(Saved data entries)
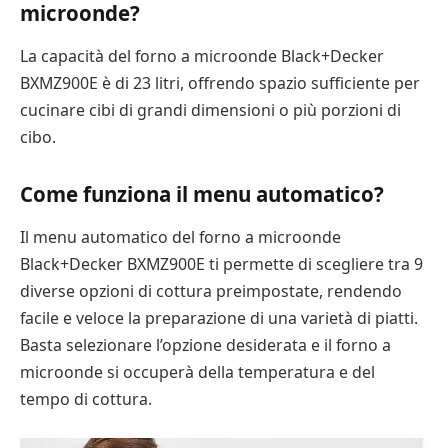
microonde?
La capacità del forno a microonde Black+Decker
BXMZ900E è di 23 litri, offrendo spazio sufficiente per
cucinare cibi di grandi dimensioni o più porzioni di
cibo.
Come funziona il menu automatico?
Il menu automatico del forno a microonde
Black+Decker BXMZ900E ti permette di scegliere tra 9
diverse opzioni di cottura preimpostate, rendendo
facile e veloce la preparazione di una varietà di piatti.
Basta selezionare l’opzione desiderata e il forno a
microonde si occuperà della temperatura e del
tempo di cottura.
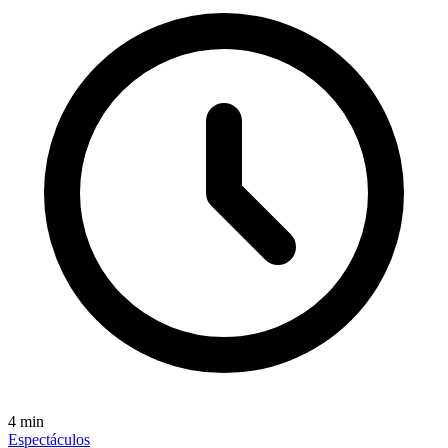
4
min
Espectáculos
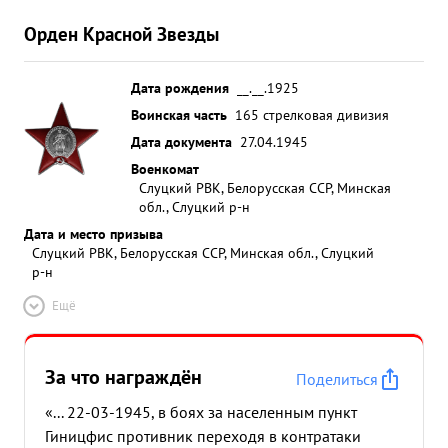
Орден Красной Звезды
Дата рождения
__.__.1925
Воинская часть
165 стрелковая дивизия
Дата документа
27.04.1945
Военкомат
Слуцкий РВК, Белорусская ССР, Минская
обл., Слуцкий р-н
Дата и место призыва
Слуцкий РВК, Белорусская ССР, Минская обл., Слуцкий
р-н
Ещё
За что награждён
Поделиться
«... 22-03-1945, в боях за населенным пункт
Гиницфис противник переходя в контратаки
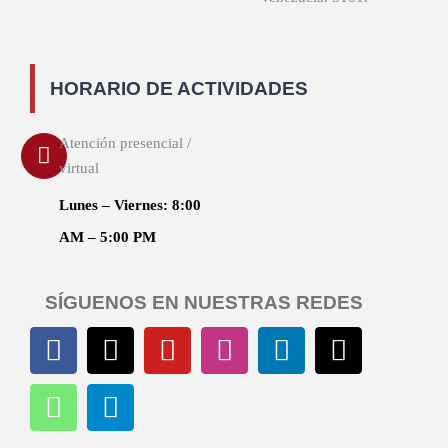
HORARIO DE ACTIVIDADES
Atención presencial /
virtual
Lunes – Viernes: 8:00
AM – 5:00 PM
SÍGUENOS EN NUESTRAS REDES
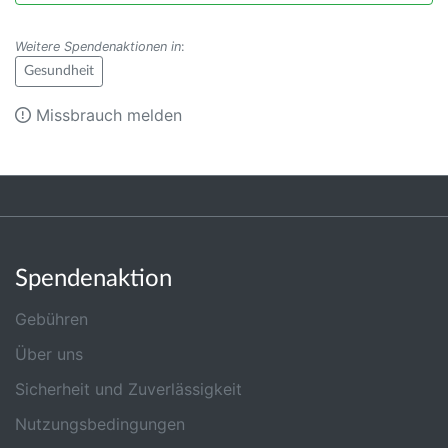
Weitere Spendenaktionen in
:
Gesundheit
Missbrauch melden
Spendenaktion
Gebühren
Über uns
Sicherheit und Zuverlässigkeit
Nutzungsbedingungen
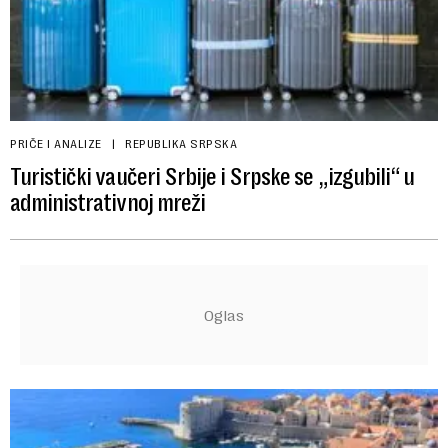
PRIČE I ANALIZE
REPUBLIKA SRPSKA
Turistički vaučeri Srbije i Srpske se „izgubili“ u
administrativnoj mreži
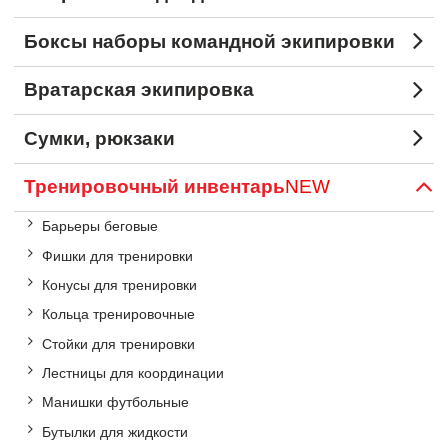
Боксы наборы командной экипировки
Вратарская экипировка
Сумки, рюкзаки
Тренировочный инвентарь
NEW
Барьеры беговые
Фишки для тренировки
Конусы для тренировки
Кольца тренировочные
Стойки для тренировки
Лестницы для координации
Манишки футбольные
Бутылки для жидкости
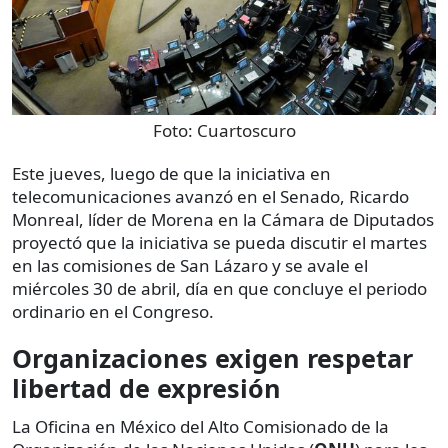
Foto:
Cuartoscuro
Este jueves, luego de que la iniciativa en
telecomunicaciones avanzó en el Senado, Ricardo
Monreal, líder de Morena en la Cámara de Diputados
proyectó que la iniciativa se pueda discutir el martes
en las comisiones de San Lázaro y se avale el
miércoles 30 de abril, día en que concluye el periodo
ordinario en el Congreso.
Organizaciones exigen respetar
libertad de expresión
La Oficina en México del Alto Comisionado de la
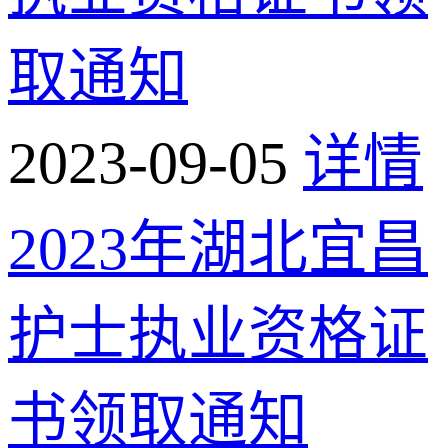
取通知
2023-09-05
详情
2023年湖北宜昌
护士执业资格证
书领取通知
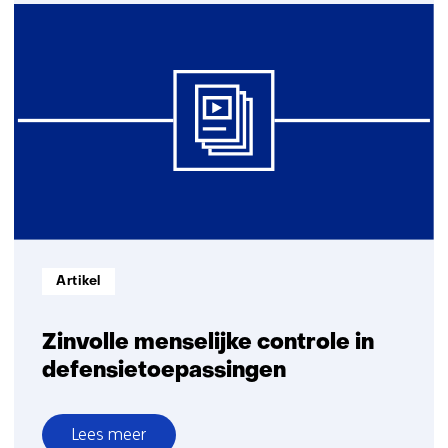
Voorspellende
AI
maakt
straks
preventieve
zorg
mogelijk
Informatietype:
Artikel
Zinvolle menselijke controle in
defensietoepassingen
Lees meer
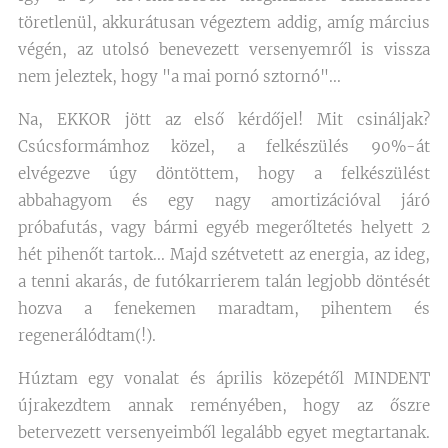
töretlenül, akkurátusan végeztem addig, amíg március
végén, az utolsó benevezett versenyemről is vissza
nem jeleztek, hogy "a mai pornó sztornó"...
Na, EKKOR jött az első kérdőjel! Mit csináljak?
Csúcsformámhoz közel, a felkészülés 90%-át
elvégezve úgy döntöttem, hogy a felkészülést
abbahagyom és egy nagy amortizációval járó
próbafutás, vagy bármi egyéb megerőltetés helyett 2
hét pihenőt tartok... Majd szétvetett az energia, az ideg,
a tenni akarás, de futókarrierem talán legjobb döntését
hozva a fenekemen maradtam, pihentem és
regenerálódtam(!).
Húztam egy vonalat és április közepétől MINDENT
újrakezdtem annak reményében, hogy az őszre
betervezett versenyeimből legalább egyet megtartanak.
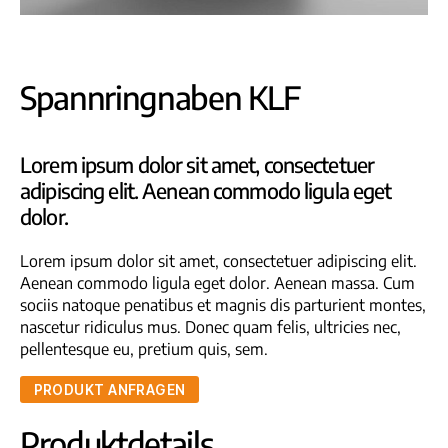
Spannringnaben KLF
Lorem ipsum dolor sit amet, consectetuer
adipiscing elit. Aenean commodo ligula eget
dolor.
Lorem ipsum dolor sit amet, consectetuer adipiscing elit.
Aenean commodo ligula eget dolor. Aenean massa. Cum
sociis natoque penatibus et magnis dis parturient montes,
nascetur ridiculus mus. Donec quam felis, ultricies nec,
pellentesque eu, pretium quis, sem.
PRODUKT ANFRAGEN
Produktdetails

--

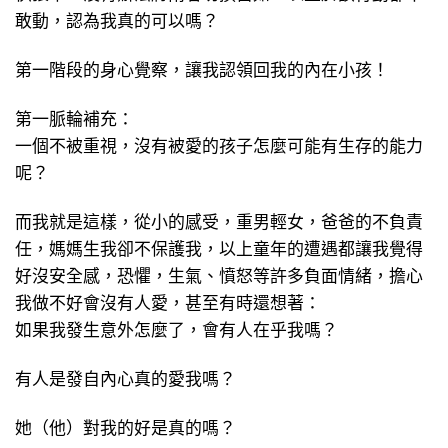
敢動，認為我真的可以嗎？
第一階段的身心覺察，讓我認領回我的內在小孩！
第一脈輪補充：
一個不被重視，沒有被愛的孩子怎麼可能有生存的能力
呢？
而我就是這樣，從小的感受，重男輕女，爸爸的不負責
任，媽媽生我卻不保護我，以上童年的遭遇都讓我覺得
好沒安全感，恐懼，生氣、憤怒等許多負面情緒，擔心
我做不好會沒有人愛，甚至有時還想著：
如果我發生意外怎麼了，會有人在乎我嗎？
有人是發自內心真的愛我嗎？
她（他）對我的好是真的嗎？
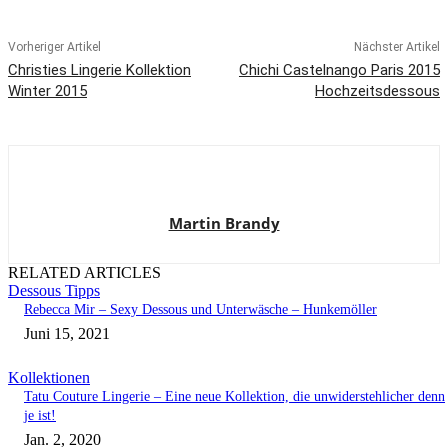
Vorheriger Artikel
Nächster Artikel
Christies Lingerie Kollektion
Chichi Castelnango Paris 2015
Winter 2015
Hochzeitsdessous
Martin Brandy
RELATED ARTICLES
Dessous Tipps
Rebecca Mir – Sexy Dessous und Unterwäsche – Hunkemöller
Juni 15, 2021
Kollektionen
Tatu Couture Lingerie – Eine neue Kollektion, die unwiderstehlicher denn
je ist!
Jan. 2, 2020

- Task to complete -
In the records above, locate every line with the string "amet" and copy it.

- The answer -
Lorem ipsum dolor sit amet, consectetuer
Lorem ipsum dolor sit amet, consectetuer adipiscing elit.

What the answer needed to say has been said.